La similitude entre plusieurs plaintes, provenant de différentes régions, a mis les enquêteurs sur la piste d’un même suspect : Appanah Appadoo, de La Clemence, Rivière-du-Rempart. Il aurait utilisé l’identité de Navindranath Gobin ainsi que de faux documents pour mener certaines transactions.

À Floréal, une femme avait mis en vente sa Suzuki Swift pour Rs 675 000. Un homme se présentant comme Navindranath Gobin aurait pris possession du véhicule après lui avoir remis un chèque du même montant. Celui-ci a ensuite été rejeté, la signature ne correspondant pas à celle enregistrée auprès de la banque.

À Chemin-Grenier, une autre propriétaire aurait été victime d’un procédé similaire. Sa Toyota, proposée à Rs 438 000, aurait été cédée contre un chèque de Rs 440 000. Elle aurait découvert par la suite que l’identité et l’adresse fournies par l’acheteur étaient fausses.

À Phoenix, une Toyota Vitz aurait également été cédée pour Rs 380 000 contre un chèque qui aurait été falsifié. Le véhicule aurait déjà été proposé à un autre acheteur, permettant à la vendeuse de découvrir qu’elle avait été victime d’une arnaque.

Un propriétaire d’une Honda Fit, vendue pour Rs 650 000, affirme pour sa part avoir reçu un chèque retourné avec la mention «Account Stopped», alors que le véhicule avait déjà été remis à l’acheteur.

Face à l’accumulation des plaintes, la DCIU a lancé une opération pour retrouver le suspect. Des informateurs ont été mobilisés et des opérations sur Facebook Marketplace auraient été menées afin de le localiser.

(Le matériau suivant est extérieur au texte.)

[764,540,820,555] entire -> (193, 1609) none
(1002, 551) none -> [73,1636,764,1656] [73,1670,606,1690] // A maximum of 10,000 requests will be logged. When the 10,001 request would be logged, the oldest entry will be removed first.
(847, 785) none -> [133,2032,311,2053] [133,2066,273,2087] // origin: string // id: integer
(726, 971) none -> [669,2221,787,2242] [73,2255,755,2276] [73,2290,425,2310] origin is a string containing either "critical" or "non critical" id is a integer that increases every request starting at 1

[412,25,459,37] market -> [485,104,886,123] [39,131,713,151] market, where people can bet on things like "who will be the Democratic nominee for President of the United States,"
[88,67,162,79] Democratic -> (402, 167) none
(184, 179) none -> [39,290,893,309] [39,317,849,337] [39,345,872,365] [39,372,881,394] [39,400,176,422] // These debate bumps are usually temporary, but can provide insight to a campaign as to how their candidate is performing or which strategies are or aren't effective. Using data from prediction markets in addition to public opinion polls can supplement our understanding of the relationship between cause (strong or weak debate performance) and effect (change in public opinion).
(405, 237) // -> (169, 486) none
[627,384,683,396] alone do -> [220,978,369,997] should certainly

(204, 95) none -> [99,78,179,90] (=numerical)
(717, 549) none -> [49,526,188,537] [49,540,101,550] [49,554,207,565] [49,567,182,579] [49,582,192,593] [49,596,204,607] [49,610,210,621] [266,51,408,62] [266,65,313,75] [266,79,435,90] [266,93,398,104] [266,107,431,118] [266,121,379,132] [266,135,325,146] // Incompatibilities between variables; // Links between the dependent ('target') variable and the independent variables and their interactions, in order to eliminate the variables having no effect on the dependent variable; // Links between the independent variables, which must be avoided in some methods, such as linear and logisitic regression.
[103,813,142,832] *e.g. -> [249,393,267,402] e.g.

Mardi, sur la base d’informations recueillies, les enquêteurs se sont rendus dans une villa à Surinam, où Appanah Appadoo a été arrêté. Sa femme, Varuna Rodye, 38 ans, a également été interpellée. Les deux suspects ont été conduits dans les locaux de la DCIU pour être interrogés. La femme a ensuite été autorisée à rentrer chez elle.

Lors de son interrogatoire, Appanah Appadoo aurait expliqué aux enquêteurs son mode opératoire présumé : contacter des vendeurs sur Facebook Marketplace, utiliser le nom de Navindranath Gobin, remettre des chèques provenant de comptes insuffisamment approvisionnés ou comportant de fausses signatures, puis revendre les véhicules à des tiers.

Les enquêteurs soupçonnent également qu’il changeait régulièrement de lieu de résidence pour échapper aux recherches policières. Il aurait notamment séjourné dans plusieurs villas avant son arrestation à Surinam.

Selon les éléments de l’enquête, les transactions concernées représentent un montant total de Rs 5 418 000. Appanah Appadoo est par ailleurs recherché dans d’autres dossiers, notamment une affaire d’attempt upon chastity, un manquement aux conditions liées à sa libération sous caution ainsi qu’un mandat d’arrêt émis par le tribunal de Curepipe.

L’enquête se poursuit afin de retrouver les véhicules concernés et d’identifier d’éventuelles autres victimes.